La situación era desesperada. Ahora pongamos al Papa en la camisa de fuerza de la descripción del trabajo ortodoxo oriental. Dice que fue sólo “primero entre iguales” (primus inter pares), y eso sólo por el prestigio de la propia ciudad de Roma. Dicen que tenía cierto liderazgo moral (lo que llaman “primacía de honor”) pero ninguna autoridad divinamente designada sobre ningún otro obispo. Dicen que un concilio era la autoridad suprema de la Iglesia; por lo tanto, no podía haber apelación contra sus decisiones, excepto tal vez una apelación ante otro consejo. Si este fuera el verdadero papel del sucesor de Pedro, no habría podido enfrentarse al Consejo de Ladrones. 

Por el propio nombramiento de Jesucristo, el Papa León recibió pleno poder para cuidar de las ovejas descarriadas. (Véase Juan 21:16; la palabra griega para “tender” también significa gobernar). Aceptó los llamamientos de Flavio, Teodoreto y otros. Condenó los procedimientos del concilio de Éfeso y excomulgó a todos los que habían participado en la condena de Flaviano. Su acción incluyó a los patriarcas de Alejandría y Jerusalén y a la mayoría de los principales obispos de Oriente. El Consejo de Ladrones había designado a Anatolio, secretario de Dióscoro, como sucesor de Flaviano como patriarca de Constantinopla. El Papa León canceló ese nombramiento. En todo lo que el Papa León hizo para rescatar a Oriente de su Frankenstein doctrinal, actuó consciente y explícitamente como soberano pontífice de la Iglesia. Sólo los herejes se opusieron a las decisiones papales. Ni siquiera ellos negaron su papel de soberano pontífice.

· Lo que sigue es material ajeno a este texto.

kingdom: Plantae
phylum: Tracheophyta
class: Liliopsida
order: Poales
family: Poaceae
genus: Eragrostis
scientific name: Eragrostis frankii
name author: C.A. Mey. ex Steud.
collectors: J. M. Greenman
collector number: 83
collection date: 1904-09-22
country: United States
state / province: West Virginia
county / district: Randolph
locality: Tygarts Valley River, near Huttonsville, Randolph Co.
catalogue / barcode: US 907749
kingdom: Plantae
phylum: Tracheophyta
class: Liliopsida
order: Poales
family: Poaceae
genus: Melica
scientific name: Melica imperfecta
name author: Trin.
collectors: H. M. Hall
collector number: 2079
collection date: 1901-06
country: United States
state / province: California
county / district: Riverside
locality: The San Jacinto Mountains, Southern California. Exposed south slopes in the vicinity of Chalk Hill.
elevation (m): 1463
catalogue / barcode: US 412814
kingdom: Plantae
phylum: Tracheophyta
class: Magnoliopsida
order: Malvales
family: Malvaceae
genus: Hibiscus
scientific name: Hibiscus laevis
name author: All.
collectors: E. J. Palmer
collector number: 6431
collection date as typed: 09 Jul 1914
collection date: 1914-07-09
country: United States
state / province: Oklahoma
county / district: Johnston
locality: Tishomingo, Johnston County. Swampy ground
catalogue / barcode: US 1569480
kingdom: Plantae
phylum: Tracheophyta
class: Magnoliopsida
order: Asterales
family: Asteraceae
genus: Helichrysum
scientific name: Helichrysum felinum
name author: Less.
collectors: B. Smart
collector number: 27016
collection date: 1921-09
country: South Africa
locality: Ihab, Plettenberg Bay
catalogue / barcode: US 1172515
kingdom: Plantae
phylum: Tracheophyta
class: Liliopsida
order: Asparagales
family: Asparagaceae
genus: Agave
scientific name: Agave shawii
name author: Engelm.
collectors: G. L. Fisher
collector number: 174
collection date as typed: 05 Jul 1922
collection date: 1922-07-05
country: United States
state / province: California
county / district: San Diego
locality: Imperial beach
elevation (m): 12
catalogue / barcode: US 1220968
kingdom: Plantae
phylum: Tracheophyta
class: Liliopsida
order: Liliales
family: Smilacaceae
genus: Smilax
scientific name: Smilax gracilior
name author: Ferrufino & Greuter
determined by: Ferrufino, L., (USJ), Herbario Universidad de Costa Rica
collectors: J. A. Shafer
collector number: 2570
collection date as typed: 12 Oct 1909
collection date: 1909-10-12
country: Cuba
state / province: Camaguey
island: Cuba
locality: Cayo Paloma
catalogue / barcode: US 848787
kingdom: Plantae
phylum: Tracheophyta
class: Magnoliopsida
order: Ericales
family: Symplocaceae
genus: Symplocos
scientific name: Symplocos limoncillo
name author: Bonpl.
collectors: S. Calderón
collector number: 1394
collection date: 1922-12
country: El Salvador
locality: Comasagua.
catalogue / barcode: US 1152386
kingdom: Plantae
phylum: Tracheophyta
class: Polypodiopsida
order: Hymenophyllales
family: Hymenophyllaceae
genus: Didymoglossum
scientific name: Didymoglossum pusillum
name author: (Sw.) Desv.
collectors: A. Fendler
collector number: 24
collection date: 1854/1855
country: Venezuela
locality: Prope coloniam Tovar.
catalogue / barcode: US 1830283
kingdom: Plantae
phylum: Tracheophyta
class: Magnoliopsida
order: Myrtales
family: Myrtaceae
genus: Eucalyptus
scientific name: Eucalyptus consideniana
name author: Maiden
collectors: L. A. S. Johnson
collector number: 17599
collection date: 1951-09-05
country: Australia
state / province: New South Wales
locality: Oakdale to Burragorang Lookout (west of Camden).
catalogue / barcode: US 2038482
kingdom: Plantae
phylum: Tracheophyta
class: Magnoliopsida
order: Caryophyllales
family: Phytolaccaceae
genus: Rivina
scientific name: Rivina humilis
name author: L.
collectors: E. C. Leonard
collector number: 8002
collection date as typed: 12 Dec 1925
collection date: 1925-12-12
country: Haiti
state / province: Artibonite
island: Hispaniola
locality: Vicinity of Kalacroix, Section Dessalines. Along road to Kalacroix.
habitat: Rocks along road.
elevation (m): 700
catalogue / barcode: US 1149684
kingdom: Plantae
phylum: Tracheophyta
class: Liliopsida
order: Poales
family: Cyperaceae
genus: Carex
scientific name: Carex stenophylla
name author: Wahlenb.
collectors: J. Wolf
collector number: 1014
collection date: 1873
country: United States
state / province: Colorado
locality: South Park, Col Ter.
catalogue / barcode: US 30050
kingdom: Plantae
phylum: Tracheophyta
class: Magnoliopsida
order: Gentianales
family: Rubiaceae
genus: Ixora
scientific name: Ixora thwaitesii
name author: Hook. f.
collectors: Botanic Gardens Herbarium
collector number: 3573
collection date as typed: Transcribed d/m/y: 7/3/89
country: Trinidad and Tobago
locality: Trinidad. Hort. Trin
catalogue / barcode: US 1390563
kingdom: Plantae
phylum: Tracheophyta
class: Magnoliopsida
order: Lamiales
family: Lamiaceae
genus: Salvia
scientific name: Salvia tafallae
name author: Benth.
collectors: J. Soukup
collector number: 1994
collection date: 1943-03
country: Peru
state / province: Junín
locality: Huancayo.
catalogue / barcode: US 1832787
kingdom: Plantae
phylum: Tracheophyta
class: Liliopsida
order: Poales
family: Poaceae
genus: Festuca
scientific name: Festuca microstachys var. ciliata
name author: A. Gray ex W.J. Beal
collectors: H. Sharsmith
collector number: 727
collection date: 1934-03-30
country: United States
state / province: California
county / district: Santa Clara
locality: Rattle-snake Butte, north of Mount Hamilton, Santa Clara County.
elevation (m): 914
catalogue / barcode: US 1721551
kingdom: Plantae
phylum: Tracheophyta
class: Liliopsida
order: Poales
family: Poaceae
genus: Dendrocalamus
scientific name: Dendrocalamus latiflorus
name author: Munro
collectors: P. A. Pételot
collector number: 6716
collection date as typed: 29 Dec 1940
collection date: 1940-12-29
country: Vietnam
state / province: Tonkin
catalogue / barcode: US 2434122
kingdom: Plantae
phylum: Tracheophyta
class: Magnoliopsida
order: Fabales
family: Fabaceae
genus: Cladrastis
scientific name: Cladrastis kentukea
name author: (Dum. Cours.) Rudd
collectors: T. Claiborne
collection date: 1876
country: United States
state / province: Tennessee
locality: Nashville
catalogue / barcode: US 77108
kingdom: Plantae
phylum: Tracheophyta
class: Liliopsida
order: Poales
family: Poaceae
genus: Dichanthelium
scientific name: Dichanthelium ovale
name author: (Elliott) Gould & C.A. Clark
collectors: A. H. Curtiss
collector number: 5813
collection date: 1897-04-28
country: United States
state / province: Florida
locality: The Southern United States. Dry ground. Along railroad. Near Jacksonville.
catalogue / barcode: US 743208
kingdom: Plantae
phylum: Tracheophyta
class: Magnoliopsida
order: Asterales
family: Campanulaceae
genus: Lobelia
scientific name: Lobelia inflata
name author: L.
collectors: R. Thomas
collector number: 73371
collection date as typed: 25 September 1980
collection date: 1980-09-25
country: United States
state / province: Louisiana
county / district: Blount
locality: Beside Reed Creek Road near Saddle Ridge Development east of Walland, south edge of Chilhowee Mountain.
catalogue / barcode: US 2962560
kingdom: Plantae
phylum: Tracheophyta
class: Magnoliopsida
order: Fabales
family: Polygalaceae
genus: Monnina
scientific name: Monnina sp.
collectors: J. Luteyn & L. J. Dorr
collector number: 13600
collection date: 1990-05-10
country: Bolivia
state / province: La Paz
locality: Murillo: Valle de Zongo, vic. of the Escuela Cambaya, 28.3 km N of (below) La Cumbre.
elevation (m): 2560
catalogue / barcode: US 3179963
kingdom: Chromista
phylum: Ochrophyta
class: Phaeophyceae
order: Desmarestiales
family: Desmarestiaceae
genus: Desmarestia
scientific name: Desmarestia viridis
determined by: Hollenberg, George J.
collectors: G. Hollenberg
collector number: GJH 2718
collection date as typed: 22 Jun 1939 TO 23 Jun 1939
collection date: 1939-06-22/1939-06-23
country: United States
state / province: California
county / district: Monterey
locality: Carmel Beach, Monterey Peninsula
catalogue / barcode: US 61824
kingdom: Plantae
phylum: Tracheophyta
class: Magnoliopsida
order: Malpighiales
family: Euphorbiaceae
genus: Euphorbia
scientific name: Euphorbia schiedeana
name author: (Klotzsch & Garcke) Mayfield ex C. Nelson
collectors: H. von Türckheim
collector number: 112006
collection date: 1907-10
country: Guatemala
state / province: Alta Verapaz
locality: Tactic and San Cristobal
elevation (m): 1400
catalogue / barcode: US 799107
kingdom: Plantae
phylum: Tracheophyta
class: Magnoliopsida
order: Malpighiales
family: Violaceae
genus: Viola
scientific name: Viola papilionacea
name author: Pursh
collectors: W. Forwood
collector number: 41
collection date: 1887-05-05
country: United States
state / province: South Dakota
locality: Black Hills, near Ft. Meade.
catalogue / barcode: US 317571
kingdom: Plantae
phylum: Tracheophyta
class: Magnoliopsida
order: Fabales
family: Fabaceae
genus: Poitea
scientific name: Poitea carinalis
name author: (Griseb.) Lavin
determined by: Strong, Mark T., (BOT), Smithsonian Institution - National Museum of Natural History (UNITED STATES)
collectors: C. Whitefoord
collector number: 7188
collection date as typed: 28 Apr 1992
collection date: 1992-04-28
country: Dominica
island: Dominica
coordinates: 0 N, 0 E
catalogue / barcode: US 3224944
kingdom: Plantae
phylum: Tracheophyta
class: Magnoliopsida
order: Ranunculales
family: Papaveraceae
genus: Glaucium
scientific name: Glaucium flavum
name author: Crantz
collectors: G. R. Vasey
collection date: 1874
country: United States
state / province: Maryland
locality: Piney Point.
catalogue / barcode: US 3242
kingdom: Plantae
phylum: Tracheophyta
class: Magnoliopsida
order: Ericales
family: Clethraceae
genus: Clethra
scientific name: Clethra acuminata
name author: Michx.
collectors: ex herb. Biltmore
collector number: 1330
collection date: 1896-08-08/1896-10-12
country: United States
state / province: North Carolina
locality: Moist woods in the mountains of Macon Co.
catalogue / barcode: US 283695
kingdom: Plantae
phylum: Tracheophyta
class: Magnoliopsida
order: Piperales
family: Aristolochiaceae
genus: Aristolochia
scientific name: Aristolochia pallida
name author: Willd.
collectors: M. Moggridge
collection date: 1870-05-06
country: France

G. K. Chesterton, en Ortodoxia, lamentó una vez el hecho de que la gente tiende a pensar en la ortodoxia cristiana “como algo pesado, monótono y seguro. Nunca hubo nada tan peligroso ni tan apasionante como la ortodoxia. Era cordura: y estar cuerdo es más dramático que estar loco. Era el equilibrio de un hombre detrás de caballos que corren frenéticamente, pareciendo inclinarse de una manera y balancearse en aquella. . . . En sus inicios, la Iglesia era feroz y rápida como cualquier caballo de guerra. . . . Se desvió a izquierda y derecha para evitar exactamente obstáculos enormes. . . . En mi visión, el carro celestial vuela atronador a través de los siglos, las aburridas herejías extendidas y postradas, la verdad salvaje tambaleándose pero erguida”. El carro es la Iglesia Católica. El auriga, por supuesto, es Jesucristo. Su conductor es el sucesor de Peter. ¿Árbitro? ¿Primero entre iguales? No. Soberano pontífice.